Ein Ansatz der EU zur Unterstützung Jordaniens und der Geflüchteten gleichermaßen ist der "Jordan Compact“. Im Kern handelt es sich dabei um eine Zusage der EU, Produkten aus Jordanien durch abgesenkte Zölle den Zugang zum europäischen Markt zu erleichtern, sofern bei ihrer Herstellung ein Mindestprozentsatz an syrischen Flüchtlingen beschäftigt wird. Im Gegenzug versprach Jordanien, bis zu 200.000 Arbeitsgenehmigungen an Syrer_innen zu erteilen. Die im Prinzip gute Idee wird jedoch nur schleppend umgesetzt. Laut Planungsministerium wurden bis November 2017 erst 47.000 solcher Arbeitsgenehmigungen erteilt. Die Gründe dafür sind vielfältig: bürokratische Hindernisse gehören dazu, ebenso wie die Tatsache, dass die von Jordanien erhofften Investition aus der EU ausblieben. Eine Rolle spielt auch, dass Geflüchtete befürchten, keine Hilfsleistungen von internationalen Organisationen mehr zu erhalten, wenn sie eine Arbeitsgenehmigung erlangen. Auch fürchten sie, dass sich dann ihre Chancen verschlechtern, in ein anderes Land umziehen zu können. Hinzu kommt, dass manche Arbeitgeber_innen lieber Syrer_innen ohne Genehmigung beschäftigen, um somit weniger als den Mindestlohn zahlen zu können. Auch werden die Arbeitsgenehmigungen nur für einzelne Wirtschaftssektoren ausgestellt (Bau, Landwirtschaft, Gastronomie), in denen kaum Jordanier_innen arbeiten. So konkurrieren Syrer_innen eher mit anderen Migrant_innen im unteren Gehaltssegment, als mit Jordanier_innen um Jobs, was soziale Spannungen mit Jordanier_innen reduziert.
Angesicht dieser Herausforderungen wird deutlich: Jordanien ist bei der Aufnahme und Versorgung der vielen Geflüchteten aus Syrien auf internationale Hilfe angewiesen. Der Bedarf ist enorm. So beläuft sich allein der Jordan Response Plan für die Jahre 2018-2020 auf 5,9 Milliarden Euro – und es ist keinesfalls klar, dass dieser Betrag auch zur Verfügung stehen wird.

◆ **Vorliegende Daten**
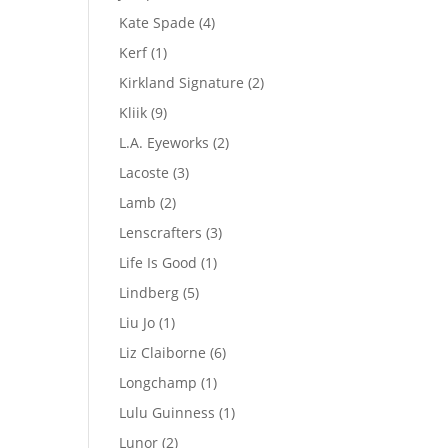
product
4
Kate Spade
4
products
1
Kerf
1
product
2
Kirkland Signature
2
products
9
Kliik
9
products
2
L.A. Eyeworks
2
products
3
Lacoste
3
products
2
Lamb
2
products
3
Lenscrafters
3
products
1
Life Is Good
1
product
5
Lindberg
5
products
1
Liu Jo
1
product
6
Liz Claiborne
6
products
1
Longchamp
1
product
1
Lulu Guinness
1
product
2
Lunor
2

◆ **Aufgabenstellung**
Gib den Wortlaut des vorliegenden Textes zwischen „Angesicht dieser Herausforderungen“ und „Verfügung stehen wird.“ unverändert wieder, beide Stellen eingeschlossen.

◆ **Lösung der Aufgabe**
Angesicht dieser Herausforderungen wird deutlich: Jordanien ist bei der Aufnahme und Versorgung der vielen Geflüchteten aus Syrien auf internationale Hilfe angewiesen. Der Bedarf ist enorm. So beläuft sich allein der Jordan Response Plan für die Jahre 2018-2020 auf 5,9 Milliarden Euro – und es ist keinesfalls klar, dass dieser Betrag auch zur Verfügung stehen wird.